LogicStream Health is a provider of a software application for managing the risk of drug shortages
Steven Loeb speaks with Patrick Yoder, co-founder and CEO of LogicStream Health, provider of a software application for managing the risk of drug shortages.
Our goal is to understand tech breakthroughs radically changing healthcare: the way we screen, diagnose and treat conditions and measure outcomes. And whether tech is helping or hurting our well-being physically and mentally.
Highlights from the interview:
- Yoder spent a lot of time, not only in the healthcare delivery side, but also in corporate America; he worked for a company that developed clinical decision support products and he did a lot of integrations with health information systems, like electronic health records and those products. Through that work, he figured out that as the electronic health records become a lot more mainstream, the next big thing was going to be data and data analytics. LogicStream really came out of that work earlier in his career.
- One of the big things that have driven drug shortages is demand: COVID, and certain cyclic diseases, can drive a lot of demand in the supply chain, meaning that drugs are actually needed to treat more patients. That can create a shortage in the supply chain because you can't manufacture instantly. The other one is economics: what the company found doing this work over many years is that there's a combination of low cost and criticality that are really important. So, if you get an injectable drug that is less than $2 or $3 a dose, it becomes almost impossible to actually make money on that and what happens is fewer companies manufacture it, and then you have a more fragile supply chain because you may have one or two manufacturers of a critical drug.
- Drugs in general go up pretty consistently every year, 2% to 8% depending on which segment you look at and which data you review. Yoder doesn’t think COVID in and of itself actually drove higher pharmaceutical costs but it certainly did drive demand so many hospitals thought they were going to be full, or over full, and therefore actually stocked up on in particular the drugs that they thought they were going to need to use to take care of COVID patients.
- Healthcare providers are trained to deal with certain problems in certain ways: they use certain drugs, they learn to know what the doses of those drugs are. Nurses learn how to actually administer those drugs, and so on and so forth. Pharmacists learn other drugs to watch out for, from drug interactions and those types of things. If they have to change the way they're actually delivering care, meaning using a different drug to solve a similar problem or the same problem, that whole chain of people have to know how to use that drug and so they have to create the training, update the electronic systems, make sure that the nurses have the knowledge that they need to administer it and watch for side effects.

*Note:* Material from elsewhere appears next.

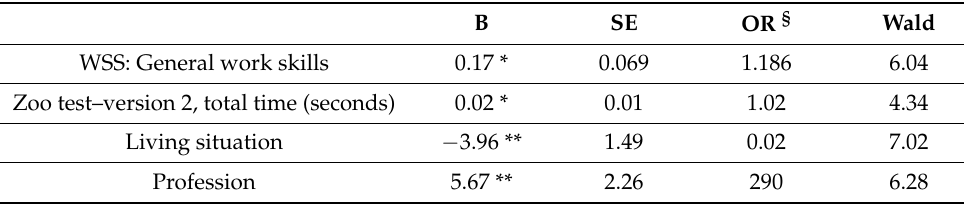
Table 4. Odds ratio for work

That creates a lot of additional work inside the health system.
- LogicStream is a data analytics company and all of its solutions are powered by advanced analytics or machine learning. It has an algorithm that gives early warning, so it'll actually tell a health system that there could be a drug shortage coming, and it will give them some indication about how likely it thinks that is going to occur, and then actually allow them to very quickly understand the data so they can come up with a good plan to manage the inventory that they have and the shipments that are still on the way. It tracks all the items that they need to change, but also tracks and streamlines communication for the nursing and physician staff as well.
- The company actually takes into account the inventory that the health system or hospital has, calculating and showing the days on hand, and then we actually use that as part of our indicators when we're bringing shortages to a customer's attention. It doesn’t bother them with things that even though the product is likely going to be short, that they don't use, for example, it just won't even surface that form because we know they don't use it.
- The other thing that the system does is it tells health systems who their primary prescribers are so that they can go and talk directly to those physicians and influence their prescribing behavior. Its customers might also use the information to centralize inventory to the central pharmacy, maybe move it around within their health system; if they're multi-hospital, they might move it around among their hospitals, to their health system with multiple hospitals.
- LogicStream also has a drug diversion product which uses the same data platform; that product essentially helps health systems monitor for folks who are taking drugs inside the health system, so the last mile of the supply chain, and inappropriately using them for themselves or selling them into the marketplace for their own gain, which is a requirement by the US government. Then it has a clinical analytics application that looks at workflows inside the health system, so if a prescriber is prescribing certain drugs for patients that have a heart attack, they can look at the workflow that the prescriber goes through to take care of that patient and find efficiencies and areas for quality improvement in those workflows.